Das ist sehr löblich, Ipsi, aber du bist ja auch weder ein Teenager, noch Viktorianer, noch einer dieser furchtbaren Ignoranten wie Traitor. ;)

George Eliot war eine der besten Autorinnen des Viktorianischen Zeitalters, zusammen mit den Brontes, Thackeray, Trollope, Dickens, Hardy, Henry James und Mrs. Gaskell. Fünf Frauen, fünf Männer. Die meisten haben sowohl aus der Sicht von Frauen als auch aus der Sicht von Männern geschrieben. Die Leserschaft ist bis heute sehr breit gestreut. Virginia Woolf (<- weibliche Autorin) nennt George Eliots berühmtesten Roman 'Middlemarch' "one of the few English novels written for grown up people."

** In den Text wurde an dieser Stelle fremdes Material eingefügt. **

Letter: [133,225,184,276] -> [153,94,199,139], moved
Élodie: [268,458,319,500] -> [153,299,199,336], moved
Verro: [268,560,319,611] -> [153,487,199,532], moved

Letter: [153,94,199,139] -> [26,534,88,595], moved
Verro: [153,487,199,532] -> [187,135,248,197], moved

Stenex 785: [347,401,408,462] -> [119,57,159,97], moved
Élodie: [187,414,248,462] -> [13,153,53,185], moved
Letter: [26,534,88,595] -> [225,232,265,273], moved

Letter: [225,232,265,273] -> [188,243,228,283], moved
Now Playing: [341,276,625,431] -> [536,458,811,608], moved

"Lady Chatterley's lover", wohl das berühmteste Werk von D. H. Lawrence, hat eine weibliche Protagonistin und wurde und wird von einem breiten Publikum rezipiert. Ebenso fast alle berühmten Ehebruchsromane des Realismus, ich nenne mal Madame Bovary von Flaubert, Anna Karenina von Tolstoi, Effi Briest von Fontane.

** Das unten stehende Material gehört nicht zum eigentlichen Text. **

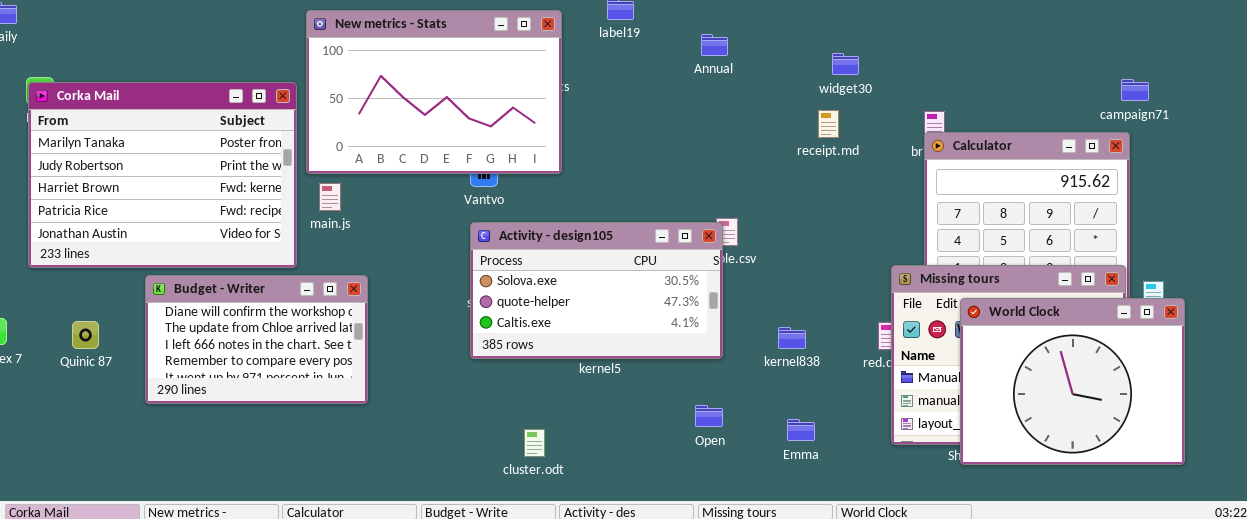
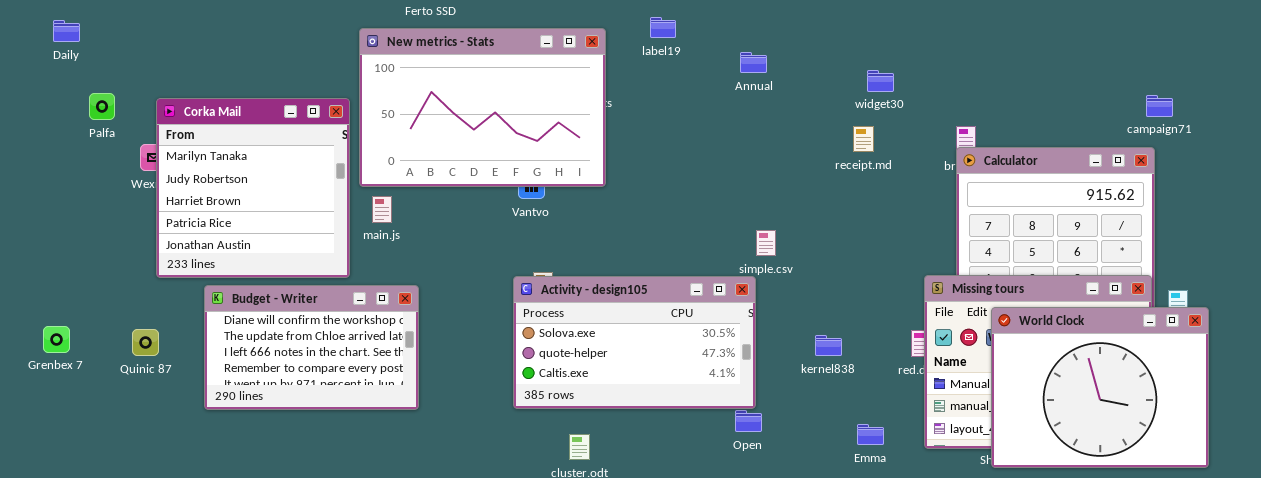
Corka Mail: [28,82,297,268] -> [156,98,350,278], resized
Activity - design105: [470,222,723,359] -> [513,276,756,409], moved
Emma: [787,419,815,441] -> [857,424,884,445], moved

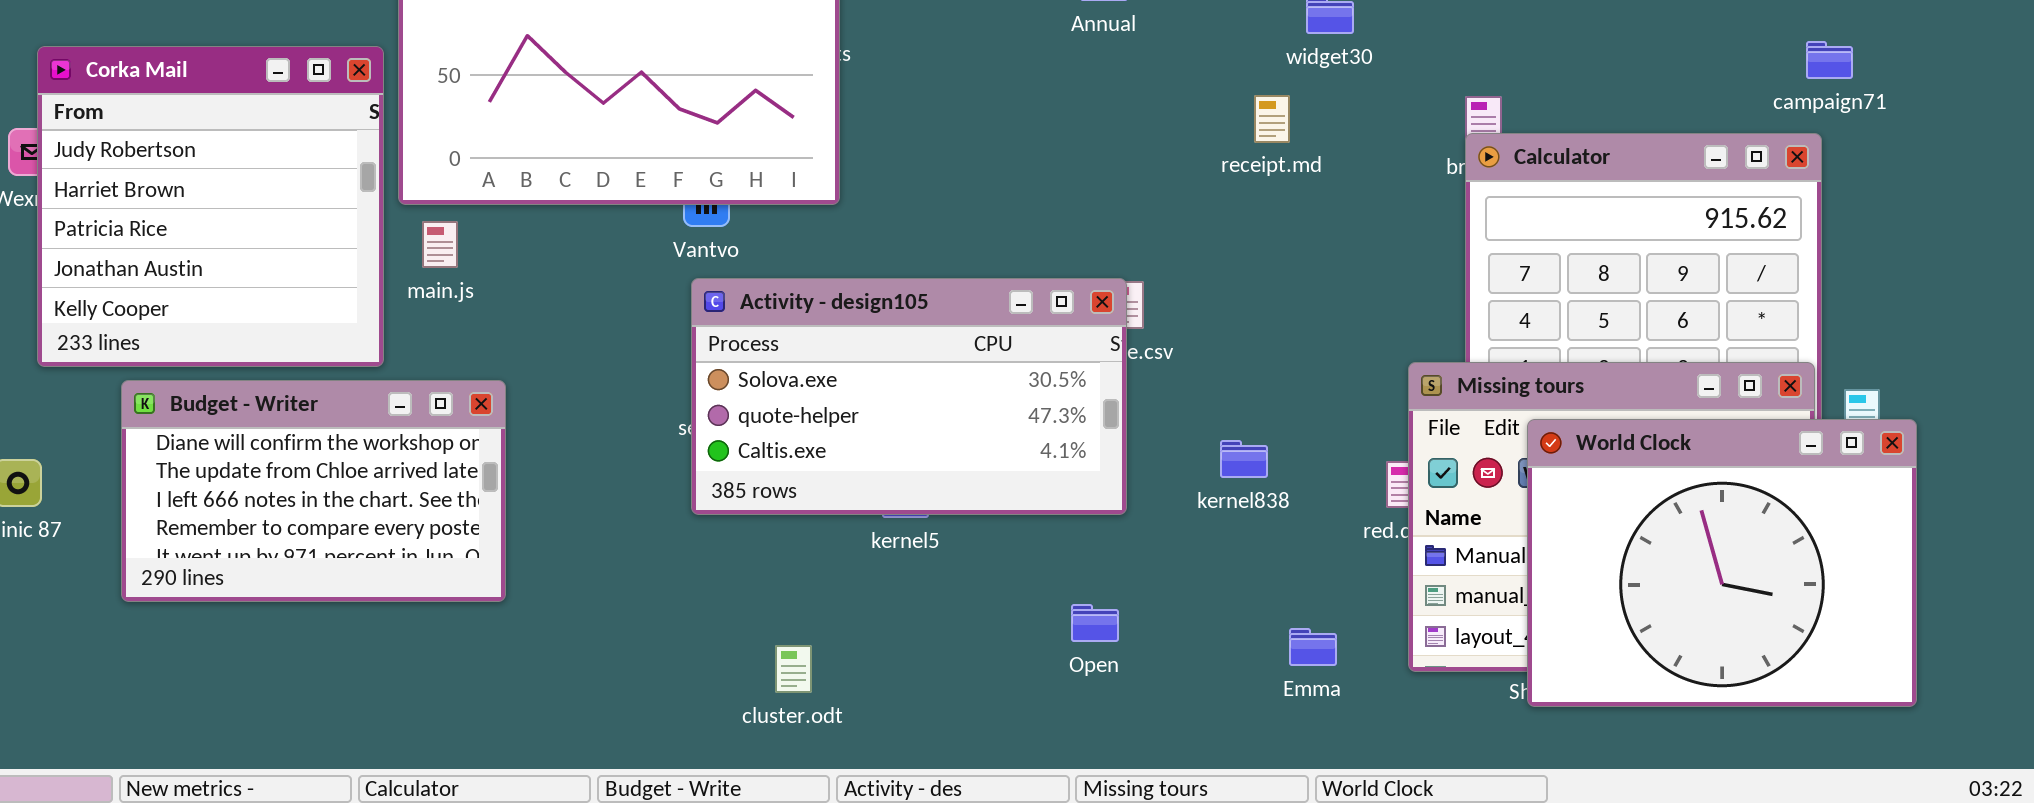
Corka Mail: [156,98,350,278] -> [37,46,384,367], scrolled down 1 row
receipt.md: [853,126,874,152] -> [1254,95,1290,143], moved
Activity - design105: [513,276,756,409] -> [691,278,1127,515], moved
kernel838: [815,335,842,356] -> [1220,440,1268,478], moved

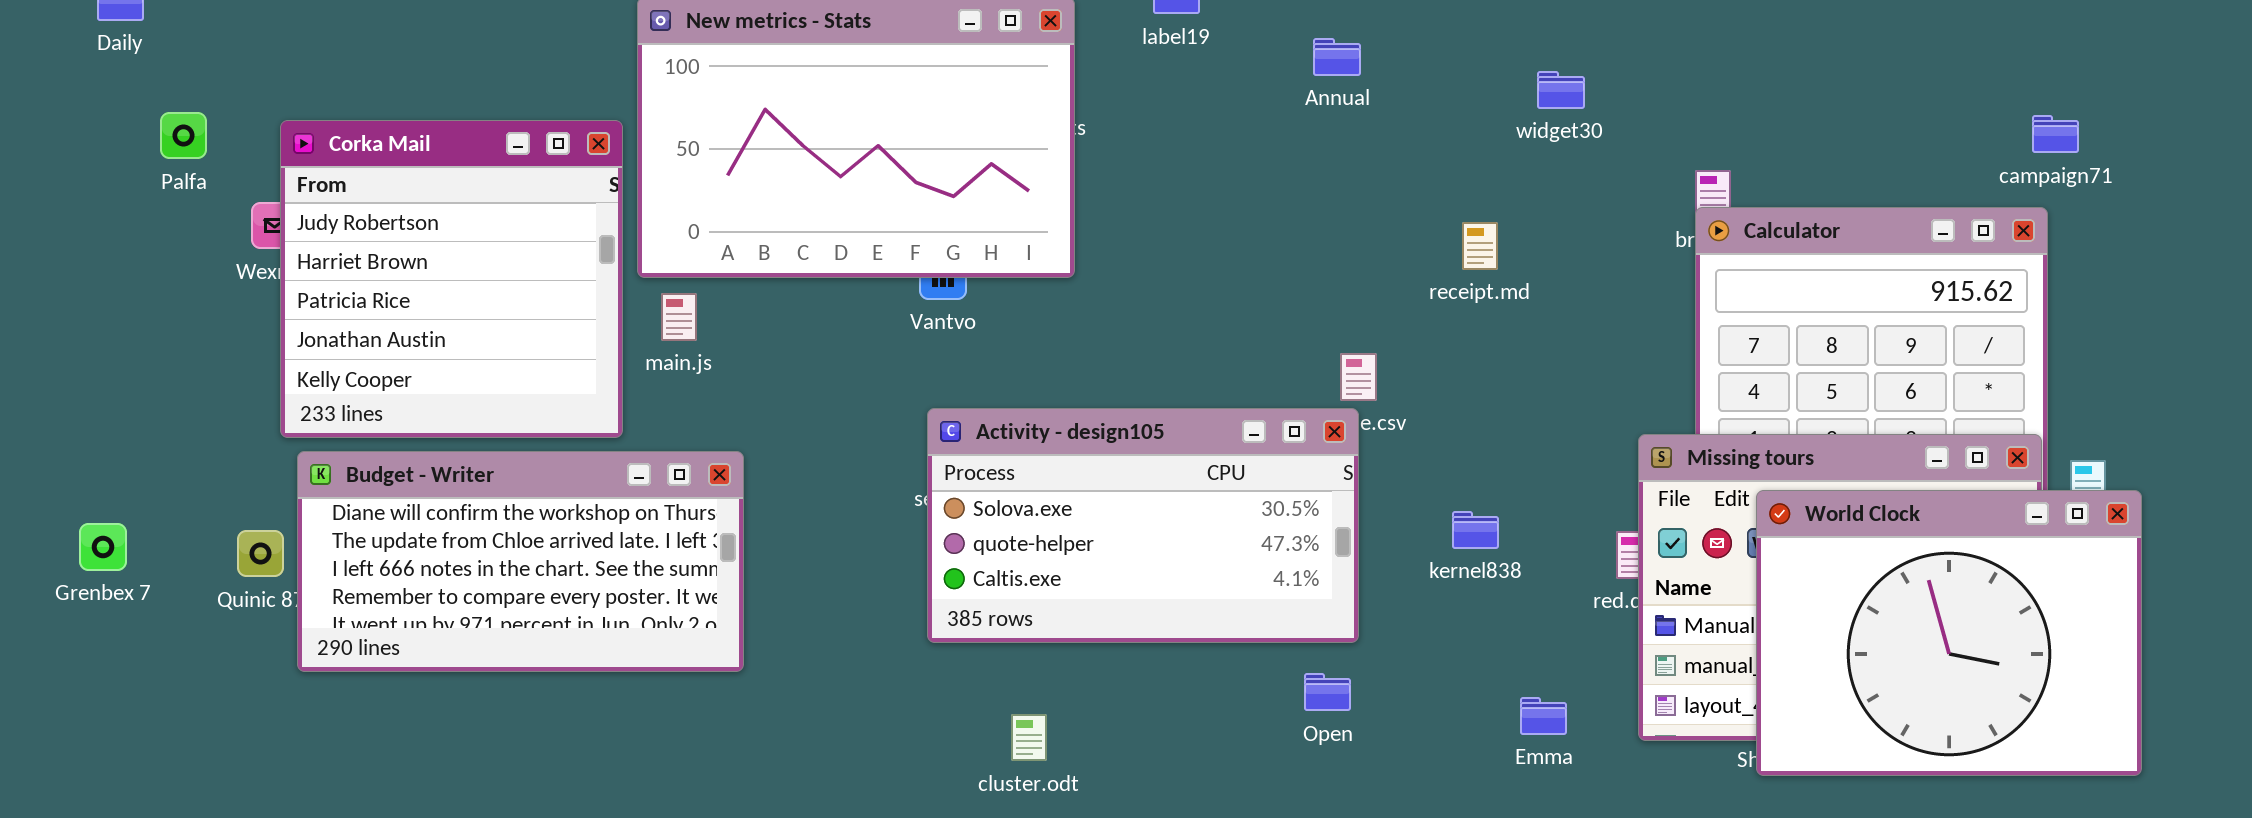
receipt.md: [1254,95,1290,143] -> [1462,222,1498,270], moved
Activity - design105: [691,278,1127,515] -> [927,408,1359,643], moved
Budget - Writer: [121,380,506,602] -> [297,451,744,672], resized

An Fantasyautorinnen fallen mit neben der schon genannten J. K. Rowling immerhin Anne Rice (Interview mit einem Vampir), Trudi Canavan (The Magician's Gild (furchtbar), The Age of the Five (ziemlich gut)), Cornelia Funke (bereits genannt), Tamora Pierce (leider in Deutschland wenig rezipiert) und, der neue Stern in der Kategorie "Von Frauen über Frauen, aber von einer breiten Masse männlicher und weiblicher Leser verschlungen", Suzanne Collins (The Hunger Games/Die Tribute von Panem) ein.

Was Sci-Fi angeht, so lese ich das kaum.